The question is "90% of the students in school passed in English, 85% passed in Mathematics and 150 students passed in both the subjects. If no student failed in both the subjects, find the total number of students." options given are 120/220/200/300
I solved it as, x=.9x+.85x-150, thus x=200.
but I am not sure why I did so. The line about failed students is troubling me. Is my 'x' not the total number of passed students? Because there could be students who failed in either of the subject. In which factor are they being included?
and the given %ages, what do they tell us. That 10% fail math and 15% fail English. So total fail 25%? Perhaps that is true, because 25% of 200 is 50 and that when added in 150 gives 200. But I am not sure.
I have 2 objectives. A) to solve this question without letting 'x' B) to see in and out of this question.
need your guidance.
Edit after seeing comments :
we are getting 75% from 2 ways.
1) 90+85=175
2) 10+15=25
so, I wonder would these two cases always give us the same result. Or the line about "nobody failed both" has something to do with it?
You can use the inclusion-exclusion principle. For the two sets $A$ and $B,$ $$ |A \cup B| = |A| + |B| - |A \cap B| $$ where $|S|$ denotes the cardinality of $S$ (number of elements in $S$).
In your case, let $A$ be the set of students who passed math, $B$ the set who passed English. You know that $A \cup B$ is the set of all students in the school (since all passed at least one of the two subjects). You also know the ratios $|A|/|A \cup B|$ and $|B|/|A \cup B|,$ and you know the exact value of $|A \cap B|.$ Set $x = |A \cup B|,$ and then all these facts enable you to write the equation you wrote.
In other words, your definition of $x$ was a good one and the equation is correct.
The Venn Diagram method is more complicated to apply to this problem, I think.
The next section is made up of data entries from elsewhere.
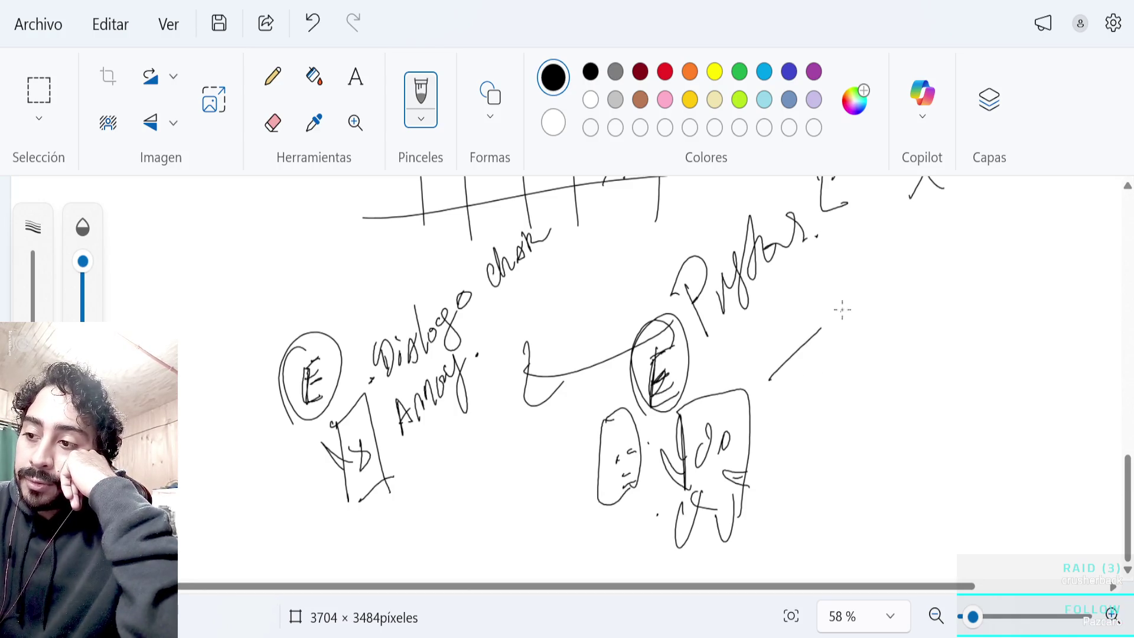
pyautogui.moveTo(883, 281)
pyautogui.mouseDown()
pyautogui.moveTo(876, 334)
pyautogui.moveTo(886, 316)
pyautogui.moveTo(937, 303)
pyautogui.moveTo(965, 317)
pyautogui.mouseUp()
pyautogui.moveTo(1015, 253); pyautogui.dragTo(1037, 273)
pyautogui.moveTo(1048, 218); pyautogui.dragTo(1014, 313)
pyautogui.moveTo(1051, 221)
pyautogui.mouseDown()
pyautogui.moveTo(1031, 301)
pyautogui.moveTo(1046, 303)
pyautogui.mouseUp()
pyautogui.moveTo(1061, 263); pyautogui.dragTo(1093, 283)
I barely even recall it being used to solve any problems in my math education; looking around the Web I found a large number of examples of its use, but found none that involve percentages. For two sets $A$ and $B,$ the Venn Diagram method would have you find (or copy from the problem statement) the values of $|A \cap B|,$ $|A \setminus B|,$ $|B \setminus A|,$ and $\overline{|A \cup B|}.$ If you follow through on this carefully, you can eventually come up with the equation you wrote.